Wednesday, April 1, 2009

Stay Focused On Your Sales Territory And Your Own Opportunities

We have all heard the phrase, “The grass is greener on the other side of the hill.” Many sales people find it difficult to focus on their territory, product, or customer base. They want to move into a new territory, or find themselves wishing they had the area worked by other sales people. Several years ago I was training a new sales person who had been in sales for about a year. He was given the accounts that no one else wanted. He also had the opportunity to find new sales opportunities, but all of the real good accounts were previously assigned to the other sales people. He had all the dreaded accounts and having any large degree of success was very unlikely. He was always talking about how great a sales person he could be if he only had the other sales people’s accounts. He was always looking at other’s success and wishing his territory and account base were different.

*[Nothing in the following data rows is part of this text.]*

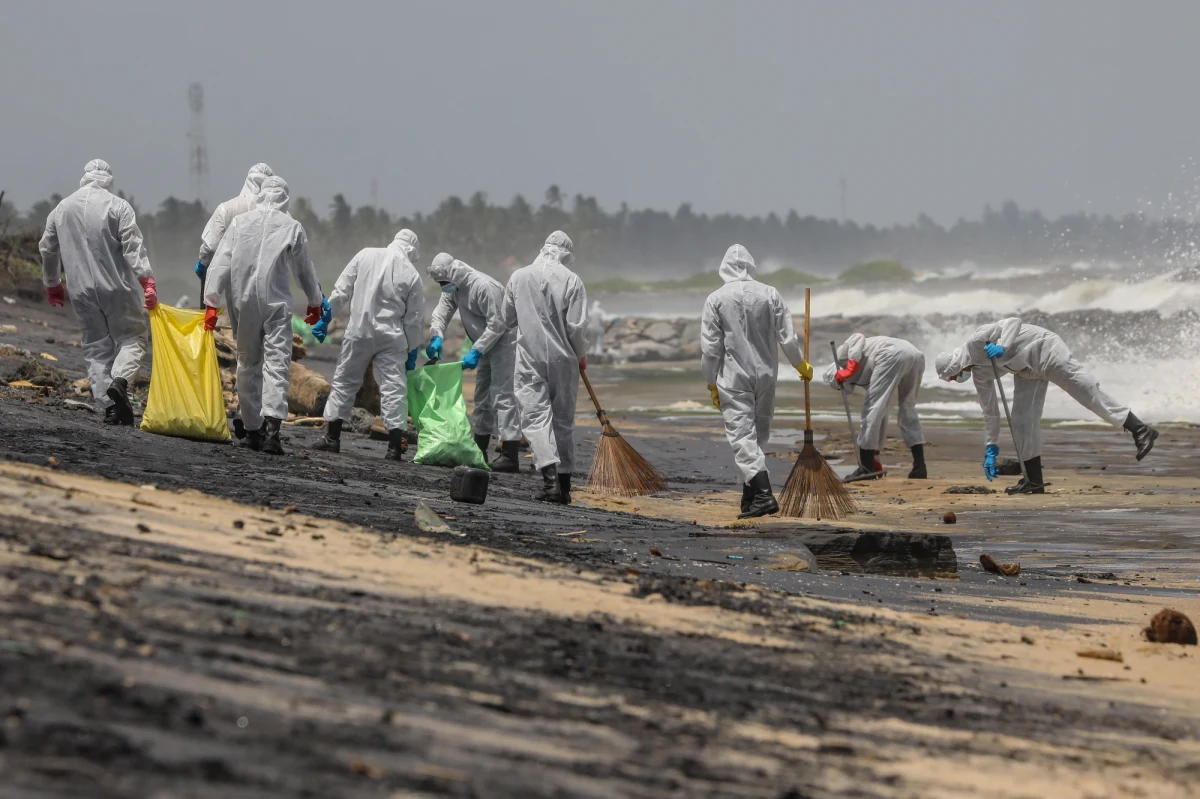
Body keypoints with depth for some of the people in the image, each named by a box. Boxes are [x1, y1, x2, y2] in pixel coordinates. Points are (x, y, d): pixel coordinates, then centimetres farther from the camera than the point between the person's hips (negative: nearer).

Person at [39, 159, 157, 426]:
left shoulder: (62, 209, 10)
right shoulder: (117, 206, -6)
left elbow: (48, 250, 19)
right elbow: (133, 247, -15)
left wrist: (52, 284, 32)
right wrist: (147, 281, -18)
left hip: (82, 292, 4)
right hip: (118, 288, -4)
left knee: (96, 346, 10)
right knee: (132, 335, 8)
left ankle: (109, 403, -1)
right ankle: (120, 379, -19)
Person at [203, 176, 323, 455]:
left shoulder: (240, 222, 3)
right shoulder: (293, 227, 0)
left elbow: (220, 264, -1)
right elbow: (305, 270, 9)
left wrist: (212, 302, 2)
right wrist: (315, 302, 25)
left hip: (243, 303, 2)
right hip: (277, 302, -2)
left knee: (248, 364, 14)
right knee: (277, 364, -7)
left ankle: (253, 430, 17)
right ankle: (272, 427, -25)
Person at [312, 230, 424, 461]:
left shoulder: (365, 256, -2)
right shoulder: (410, 274, -3)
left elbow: (341, 290, 0)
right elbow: (414, 318, 1)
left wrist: (326, 317, 9)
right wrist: (412, 350, 11)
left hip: (359, 331, 1)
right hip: (391, 337, -1)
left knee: (344, 381, 13)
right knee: (394, 386, 0)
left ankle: (332, 437, 15)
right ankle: (395, 444, -7)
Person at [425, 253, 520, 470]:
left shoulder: (484, 287, -26)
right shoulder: (453, 288, 4)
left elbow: (497, 324, -26)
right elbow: (441, 313, 0)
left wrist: (476, 351, -27)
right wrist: (436, 337, -20)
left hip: (504, 343, -10)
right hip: (486, 344, 10)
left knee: (503, 396, -16)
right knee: (482, 396, 17)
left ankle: (510, 455, -20)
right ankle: (479, 449, 27)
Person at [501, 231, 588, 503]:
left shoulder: (518, 277, 1)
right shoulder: (571, 281, -7)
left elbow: (507, 321, 11)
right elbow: (577, 327, -8)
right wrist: (581, 356, 9)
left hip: (529, 360, 0)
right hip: (563, 359, 0)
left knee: (536, 417, -5)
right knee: (563, 421, 11)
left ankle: (550, 477, -24)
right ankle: (564, 485, 15)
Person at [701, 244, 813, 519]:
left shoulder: (716, 299, -6)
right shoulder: (770, 294, -1)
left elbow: (710, 347, -5)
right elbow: (787, 338, 1)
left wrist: (712, 383, 5)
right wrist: (801, 365, 17)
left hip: (733, 379, -3)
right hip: (765, 374, 3)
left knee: (743, 436, -6)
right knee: (759, 432, 14)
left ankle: (763, 494, -21)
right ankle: (750, 499, 21)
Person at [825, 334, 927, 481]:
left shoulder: (843, 354, 23)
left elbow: (858, 338, 0)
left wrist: (850, 367, -9)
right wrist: (875, 455, 39)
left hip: (893, 355, -8)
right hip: (917, 355, 8)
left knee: (873, 408, 1)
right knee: (908, 412, 22)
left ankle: (866, 468, 3)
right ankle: (919, 466, 16)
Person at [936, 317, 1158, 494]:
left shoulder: (977, 342, -16)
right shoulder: (979, 373, 10)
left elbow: (1013, 322, -22)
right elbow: (990, 410, 17)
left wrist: (1003, 346, -38)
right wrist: (991, 448, 18)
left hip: (1045, 351, -9)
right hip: (1027, 371, 9)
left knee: (1087, 391, -16)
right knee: (1023, 421, 0)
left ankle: (1140, 430, -19)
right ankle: (1034, 480, 3)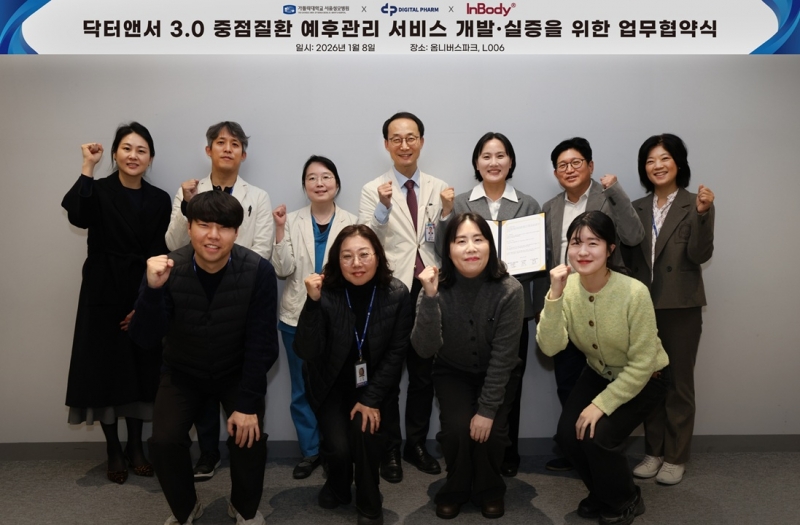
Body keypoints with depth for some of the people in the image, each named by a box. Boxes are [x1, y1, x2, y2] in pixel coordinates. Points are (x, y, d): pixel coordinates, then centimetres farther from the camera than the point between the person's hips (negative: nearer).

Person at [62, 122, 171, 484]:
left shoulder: (159, 200, 3)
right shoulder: (99, 190, -2)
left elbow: (159, 256, 0)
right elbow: (77, 216, -25)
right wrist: (88, 167, -21)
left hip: (144, 295, 2)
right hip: (103, 293, -2)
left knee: (141, 370, 8)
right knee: (105, 369, 3)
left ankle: (135, 446, 24)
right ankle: (113, 451, 19)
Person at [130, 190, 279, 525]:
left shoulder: (258, 271, -23)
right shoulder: (167, 270, -20)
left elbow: (261, 343, -19)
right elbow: (144, 339, -25)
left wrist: (248, 404, -20)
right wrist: (153, 289, -43)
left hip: (238, 373, -1)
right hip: (183, 373, 1)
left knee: (249, 437, -19)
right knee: (163, 441, -16)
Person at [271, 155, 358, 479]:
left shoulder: (351, 222, -2)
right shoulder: (292, 221, 0)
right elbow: (283, 270, -7)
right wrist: (280, 230, -15)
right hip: (298, 317, 1)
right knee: (303, 389, 11)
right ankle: (310, 451, 26)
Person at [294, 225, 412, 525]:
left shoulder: (397, 294, -16)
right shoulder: (326, 293, -19)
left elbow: (396, 353, -10)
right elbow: (306, 352, -25)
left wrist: (372, 399, -16)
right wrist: (313, 302, -37)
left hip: (374, 384, 1)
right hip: (331, 385, 0)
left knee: (366, 430, -22)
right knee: (338, 445, -17)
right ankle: (338, 486, 22)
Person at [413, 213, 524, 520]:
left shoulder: (509, 290, -24)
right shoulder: (438, 288, -20)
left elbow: (503, 355, -21)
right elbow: (425, 350, -29)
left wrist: (487, 410, -22)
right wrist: (430, 298, -40)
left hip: (499, 375, 0)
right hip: (453, 373, 1)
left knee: (489, 431, -20)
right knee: (457, 427, -21)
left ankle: (489, 489, 13)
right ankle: (456, 489, 11)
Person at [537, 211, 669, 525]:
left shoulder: (634, 292, -31)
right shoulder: (567, 287, -17)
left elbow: (641, 365, -24)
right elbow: (550, 347, -27)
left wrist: (601, 405, -23)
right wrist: (554, 296, -37)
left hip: (645, 378, -4)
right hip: (599, 373, 5)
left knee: (597, 437, -20)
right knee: (568, 435, -11)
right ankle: (603, 494, 21)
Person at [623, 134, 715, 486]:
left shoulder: (695, 205, -4)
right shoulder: (637, 209, 8)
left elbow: (700, 255, -14)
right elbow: (629, 258, 8)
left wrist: (703, 213, -25)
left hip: (681, 307, -4)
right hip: (643, 307, 4)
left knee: (678, 382, 6)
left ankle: (676, 456, 19)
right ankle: (654, 451, 26)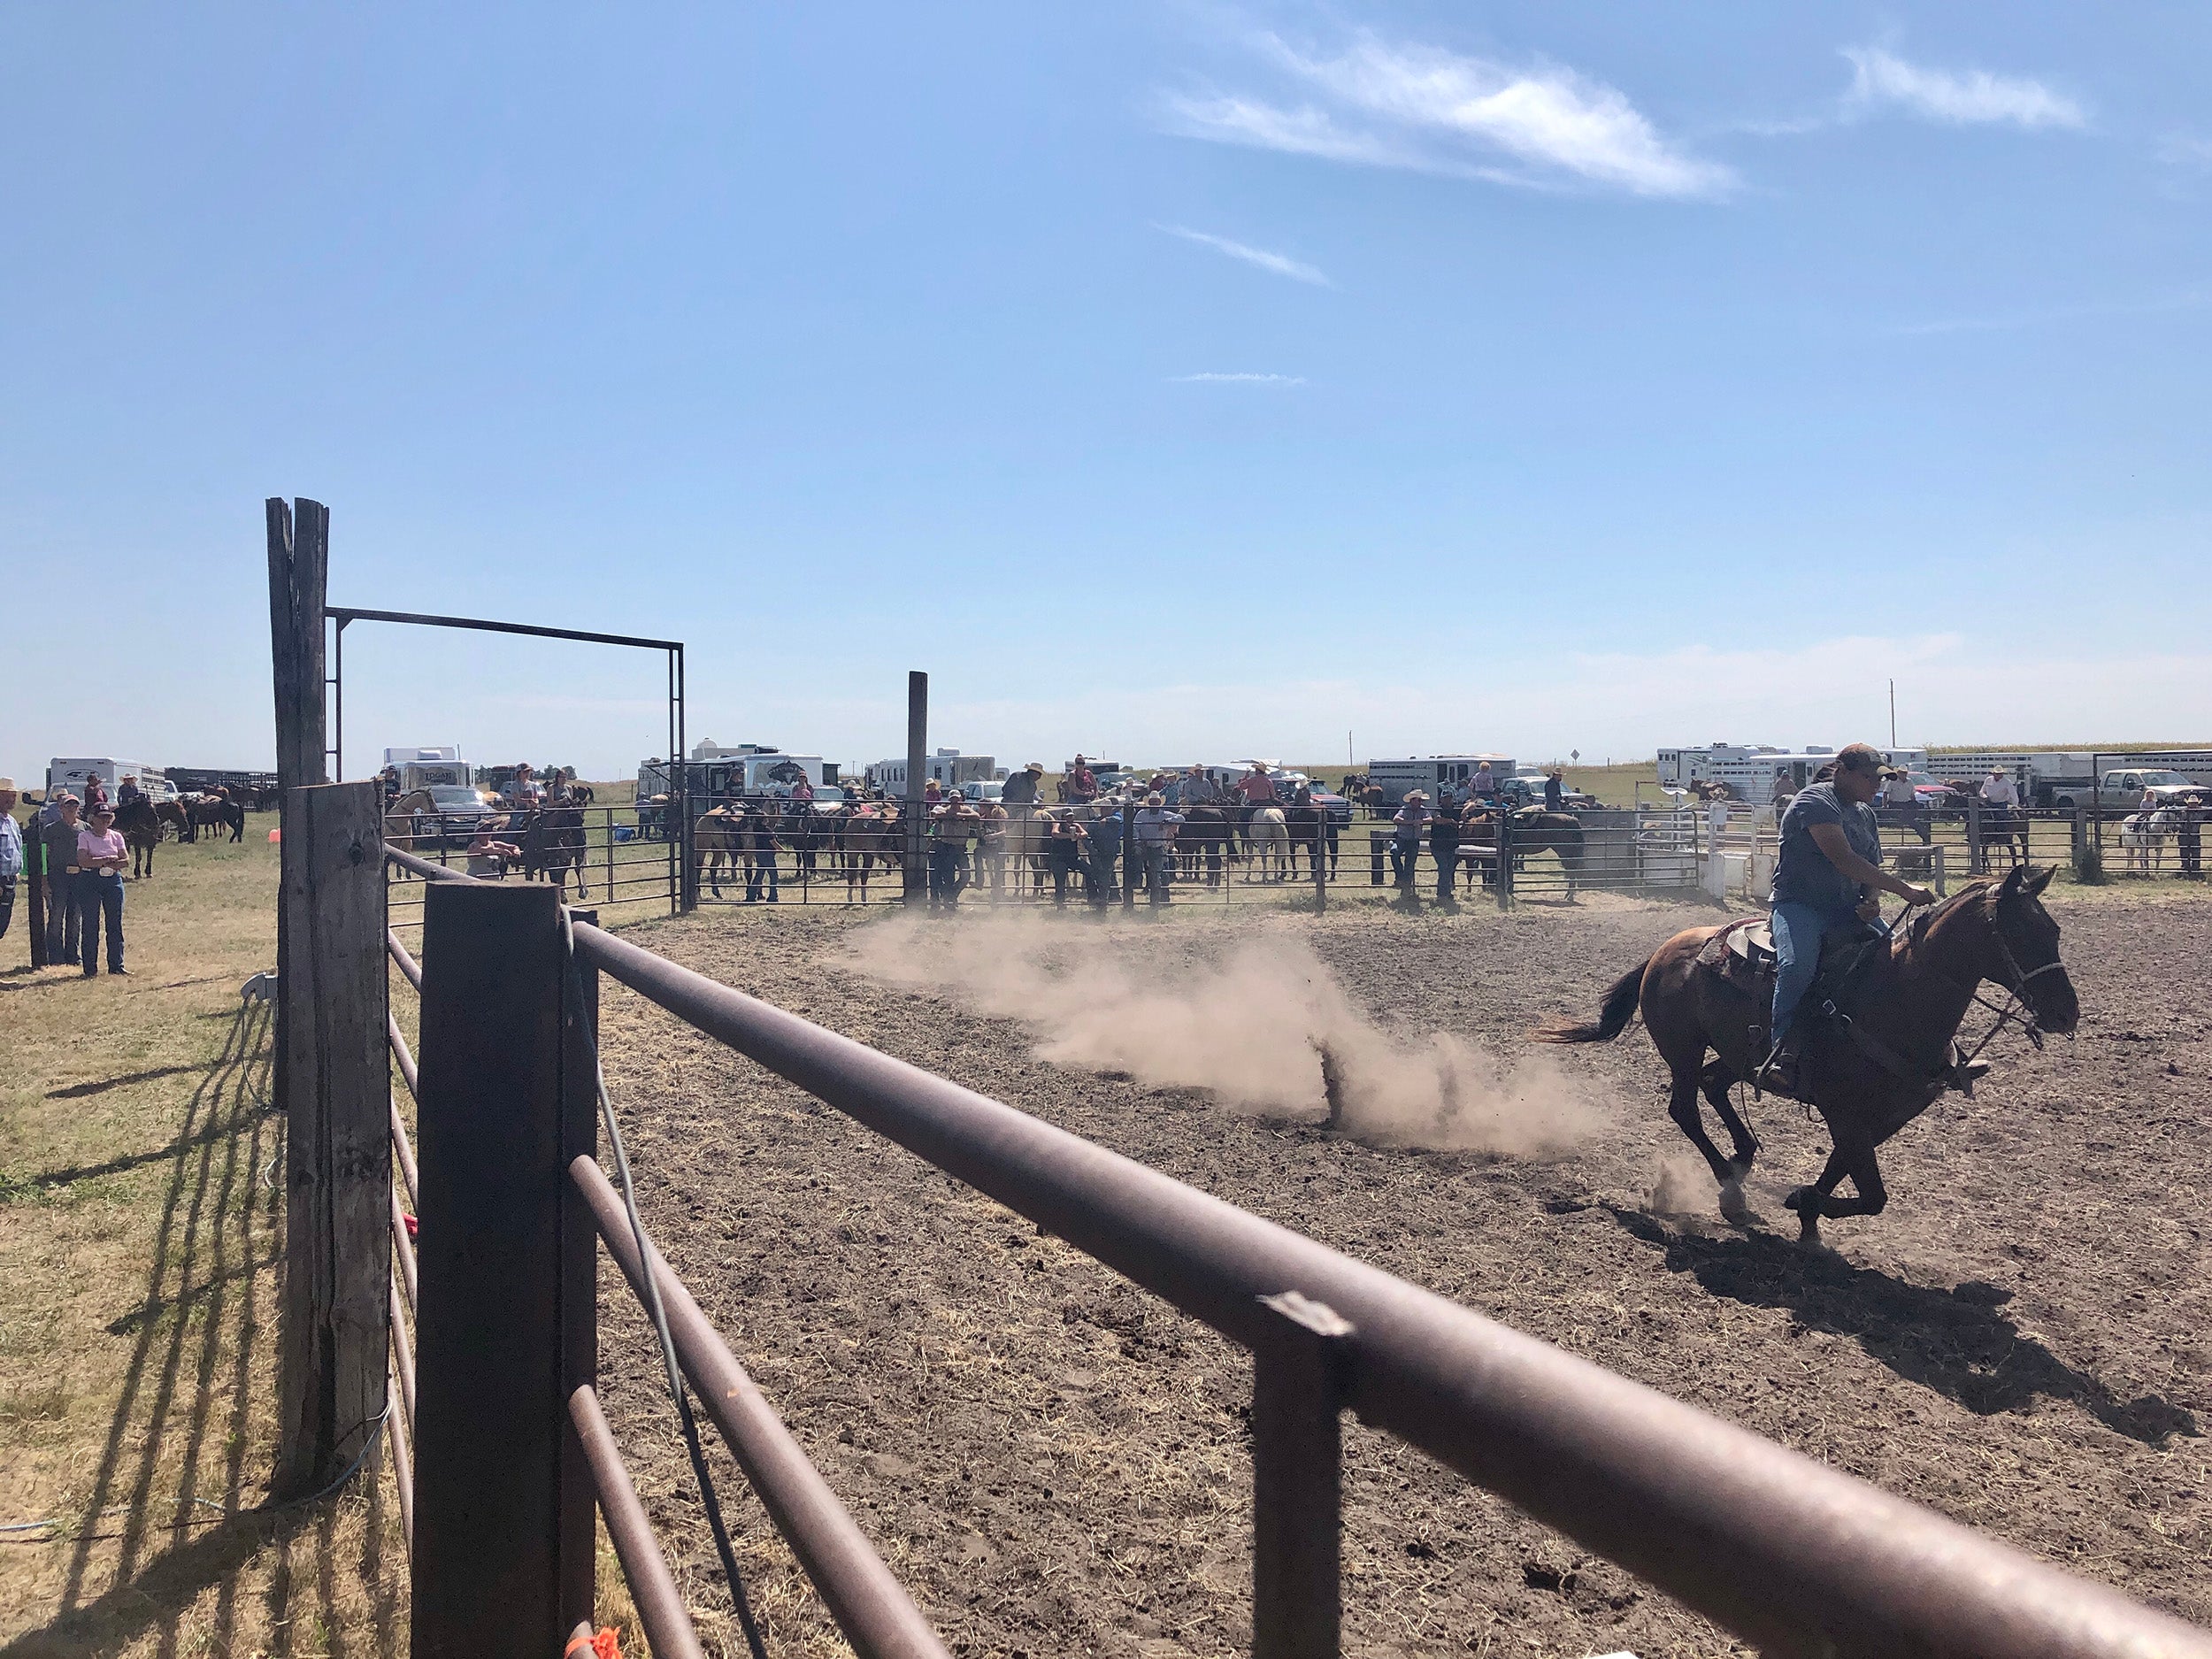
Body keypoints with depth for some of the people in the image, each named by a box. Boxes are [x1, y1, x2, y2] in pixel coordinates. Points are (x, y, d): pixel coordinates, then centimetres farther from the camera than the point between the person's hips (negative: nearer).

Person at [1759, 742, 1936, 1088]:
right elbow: (1843, 859, -20)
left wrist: (1872, 902, -7)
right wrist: (1905, 890, -22)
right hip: (1799, 905, -8)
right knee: (1797, 966, -34)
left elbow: (1872, 868, 17)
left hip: (1849, 910, 8)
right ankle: (1781, 1053, -26)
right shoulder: (1814, 801, -9)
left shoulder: (1865, 813, 18)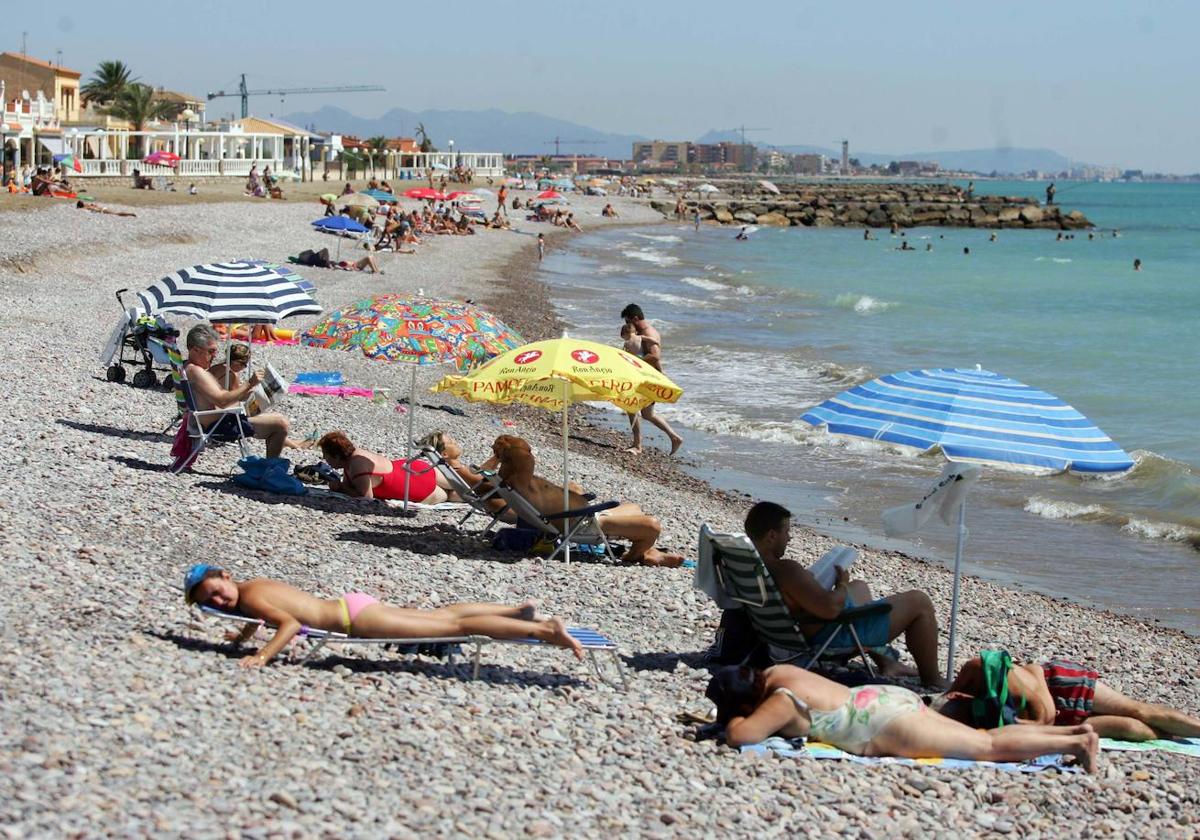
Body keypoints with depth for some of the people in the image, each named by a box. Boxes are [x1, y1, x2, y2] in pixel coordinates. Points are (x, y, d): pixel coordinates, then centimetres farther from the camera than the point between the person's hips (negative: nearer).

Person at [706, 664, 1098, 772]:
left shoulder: (779, 702, -18)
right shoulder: (774, 673, 9)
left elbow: (741, 734, -31)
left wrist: (730, 720, -9)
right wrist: (711, 715, 16)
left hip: (889, 725, -9)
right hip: (887, 700, 9)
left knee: (990, 747, -4)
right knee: (985, 738, 12)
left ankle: (1075, 743, -3)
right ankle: (1071, 731, 13)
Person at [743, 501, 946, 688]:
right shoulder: (786, 571, -34)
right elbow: (830, 608, -37)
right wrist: (842, 584, -18)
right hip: (836, 635, -11)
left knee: (860, 587, 38)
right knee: (919, 602, 0)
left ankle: (885, 663, 38)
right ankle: (932, 681, 14)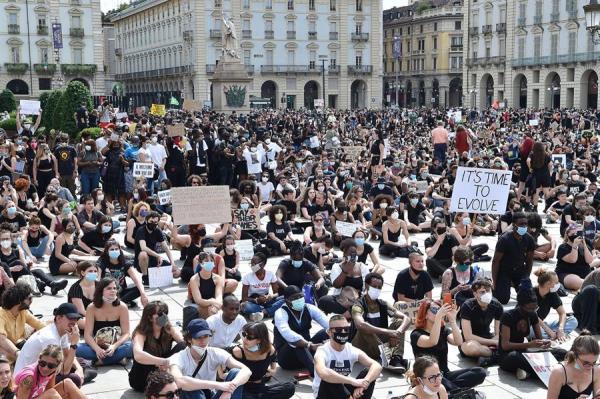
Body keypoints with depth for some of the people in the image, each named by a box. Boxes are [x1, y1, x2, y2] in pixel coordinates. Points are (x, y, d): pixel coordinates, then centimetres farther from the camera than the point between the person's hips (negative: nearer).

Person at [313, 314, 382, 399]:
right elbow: (322, 373, -48)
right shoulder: (322, 351, -23)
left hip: (344, 392, 5)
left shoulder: (352, 350, -9)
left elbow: (377, 366, -21)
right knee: (330, 379, -37)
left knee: (368, 372, -17)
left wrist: (364, 383, -41)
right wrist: (353, 381, -48)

That first year was not a successful one. His attention was blurred by the success of others, and he was unable to focus clearly on his own potential. As we began the second year of training, I was finally able to help him see the untapped potential within his own accounts and his own territory. He began to prospect in areas previously overlooked. He dug deeper within his own accounts. He brought insight to companies unwilling to listen in prior months. He changed his belief about his area and his accounts and focused on finding success. Within a very short time he began finding greater success than he ever thought possible. More people seemed to have a need for his product and those who purchased previously were now buying in greater quantities. He was receiving referrals and introductions to companies needing his services. What he discovered was very similar to the story told by Russell Conwell entitled Acres of Diamonds. Here is the story. See if you can find any correlation with this story and your own sales attitude and focus.

Acres of Diamonds
There once lived near the river Indus an ancient Persian by the name of Al Haphid. Al Haphid owned a large farm, that had orchards and grain fields and gardens—money at interest—and he was counted as a wealthy and a happy man. Happy because he was wealthy and wealthy because he was contented. One day there visited him one of the ancient Buddhist priests—a wise man of the East—who told him about the discovery of diamonds in Europe. He said that diamonds are so very valuable that if Al Haphid had a handful he could purchase the whole country, and with a mine of diamonds, he could place his children upon thrones, through the influence of their great wealth. Having heard all about diamonds, Al Haphid was determined to seek for them.

He sold his farm the next day and with the money departed, traveling up and down the whole of Europe. He sought in every place where he had heard of any indication of such gems but finding none, he spent all his money and became very poor, in rags, in poverty, and in hunger. At last, in despair, he flung himself into the sea—on the shore of the Thames—and sank from sight, never to rise in this life again.

Al Haphid’s successor, the man who bought his farm in India, one day led his camel out into the garden to drink. As the animal put his nose down into the shallow water of the garden brook, Al Haphid’s successor noticed a curious flash of light from the white sands of the stream. Reaching his hand into the stream, he pulled out a black stone having an eye of light that reflected all the hues of the rainbow.

He took the pebble into the house, and put it on the mantle, which covers the central fires in an Eastern house, and then went his way and forgot all about it. A few days after that, the same old priest that told Al Haphid about diamonds came in to visit Al Haphid’s successor. The moment he entered the drawing room door he saw a flash of light from the mantle and he rushed up to it and shouted, “Here’s a diamond! Here’s a diamond! Has Al Haphid returned?” The old farmer said that Al Haphid had not returned and also said, “That is not a diamond. It is nothing but a stone. We found it right out here in our garden.” Said the old priest, “I know a diamond when I see one. That is a diamond.”

Then together they rushed out into the garden. They stirred up the white sands with their fingers, and 'lo there came up other more beautiful, more valuable gems than the first. And, thus was discovered the great diamond mines of Galconda, the most magnificent diamond mines in all the history of the world. The Koohinor of England, and the Orlov of Russia, the greatest crown jewels on earth came from Galconda’s diamond mines.

Had Al Haphid remained at home and dug in his own cellar, or underneath his own wheat fields, or in his own garden, instead of wretchedness, starvation, poverty, and suicide in a strange land, he would have had acres of diamonds!"